▸ Brief:
Continue the post about the applet ClassNotFoundException, starting after its final sentence.

DaveKub
DaveKub

Reputation: 1005

ClassNotFoundException when accessing applet, but only for some

I recently got an email from a customer saying that they were getting errors on one of our web apps. We have a date/time picker applet that's used throughout this app and it's not displaying for this user. The tag in the HTML page is:

<APPLET CODE="com.enerwise.applet.datetime.DateTimeSelector" WIDTH=250 HEIGHT=30  codebase="/japps" name="app_date_start" align="middle" archive="DateTimeSelector.jar,VisualSoftJBCalendar.jar">
<PARAM NAME="locale" VALUE= "en_US" ><PARAM NAME="interval" VALUE= "-1" >
</APPLET>

The error he's reporting is ClassNotFoundException in com.enerwise.applet.datetime.DateTimeSelector. He's tried accessing the page from several different computers in his office and gets the same error. He has Java 1.7 installed (the applet is old; likely compiled with 1.4) and has tried from Win XP/IE8 and Win 7/IE9 machines. I've tried it from a Win XP/IE8 and a Win 7/IE9 machine with java 1.7 and had no problem.

(Images with keypoint coordinates)
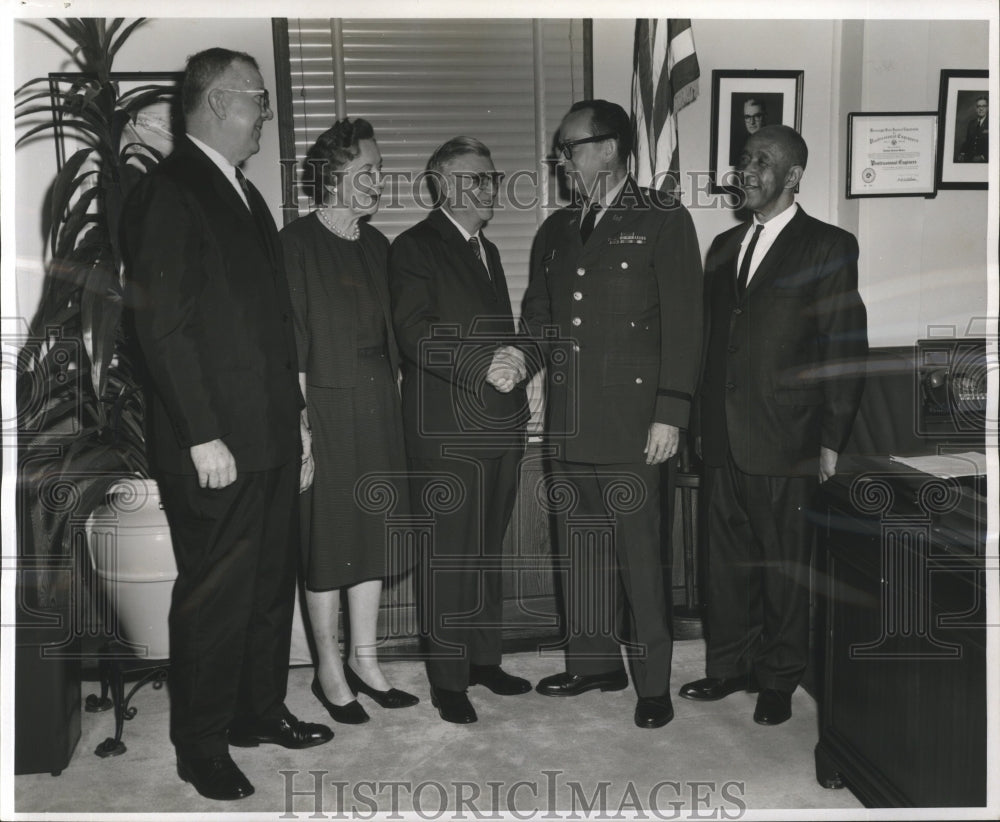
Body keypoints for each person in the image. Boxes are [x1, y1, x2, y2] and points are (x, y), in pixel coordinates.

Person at [123, 48, 332, 802]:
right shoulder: (171, 192)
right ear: (217, 103)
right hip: (214, 446)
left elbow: (269, 327)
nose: (265, 116)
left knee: (269, 587)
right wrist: (199, 433)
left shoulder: (241, 190)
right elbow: (164, 331)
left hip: (271, 436)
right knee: (215, 599)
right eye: (258, 101)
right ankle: (201, 745)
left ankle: (257, 711)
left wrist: (299, 425)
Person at [522, 100, 704, 729]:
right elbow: (539, 312)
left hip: (634, 426)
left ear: (608, 148)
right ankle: (593, 662)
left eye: (568, 148)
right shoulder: (557, 229)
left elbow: (685, 325)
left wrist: (670, 415)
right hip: (570, 422)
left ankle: (652, 683)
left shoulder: (662, 218)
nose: (561, 161)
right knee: (581, 549)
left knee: (641, 557)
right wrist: (533, 367)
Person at [680, 124, 868, 726]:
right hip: (722, 438)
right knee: (725, 563)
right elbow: (709, 344)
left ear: (792, 177)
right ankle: (729, 666)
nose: (746, 171)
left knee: (785, 566)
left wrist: (832, 441)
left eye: (761, 161)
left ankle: (780, 678)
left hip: (789, 441)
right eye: (742, 161)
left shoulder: (829, 246)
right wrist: (696, 427)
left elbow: (844, 348)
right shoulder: (721, 248)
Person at [389, 136, 532, 724]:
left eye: (493, 177)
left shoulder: (489, 251)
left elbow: (504, 334)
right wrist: (484, 367)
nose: (490, 188)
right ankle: (448, 681)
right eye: (477, 178)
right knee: (449, 556)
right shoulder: (414, 248)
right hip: (446, 433)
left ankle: (483, 660)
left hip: (501, 426)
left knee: (486, 553)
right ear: (444, 185)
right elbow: (414, 333)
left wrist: (520, 365)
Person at [280, 119, 419, 727]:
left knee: (370, 539)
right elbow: (292, 349)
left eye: (380, 172)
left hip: (377, 407)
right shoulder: (294, 246)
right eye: (367, 172)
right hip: (326, 411)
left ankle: (367, 661)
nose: (377, 183)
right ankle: (328, 671)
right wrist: (302, 432)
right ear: (332, 175)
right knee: (327, 543)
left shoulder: (378, 246)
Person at [959, 95, 988, 162]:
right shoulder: (971, 123)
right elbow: (967, 141)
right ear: (976, 109)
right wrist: (962, 153)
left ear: (987, 108)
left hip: (985, 162)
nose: (981, 109)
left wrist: (983, 157)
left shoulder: (993, 123)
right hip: (969, 158)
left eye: (983, 106)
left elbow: (996, 145)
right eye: (978, 106)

▸ Exercise response:
He's the only customer (that I know of) having this problem. I'm stumped! I suggested that he try from a computer that's NOT on his work network; I haven't gotten a reply yet.

Can anyone suggest something to check on his system? I found another thread where the problem was the users proxy setting in the Java Console. I'll have him check that as well.

Is it possible that his company's IT dept. Made a change to their security and it's blocking applets/jar files? Would he get a ClassNotFound message in that case?

Upvotes: 1

Views: 2835

Answers (1)

npe
npe

Reputation: 15729

The JAR files of java applets are downloaded by the browser like any other files. You should be able to create a URL to those JARs, and ask the user to enter them in the browser and see if they are downloaded.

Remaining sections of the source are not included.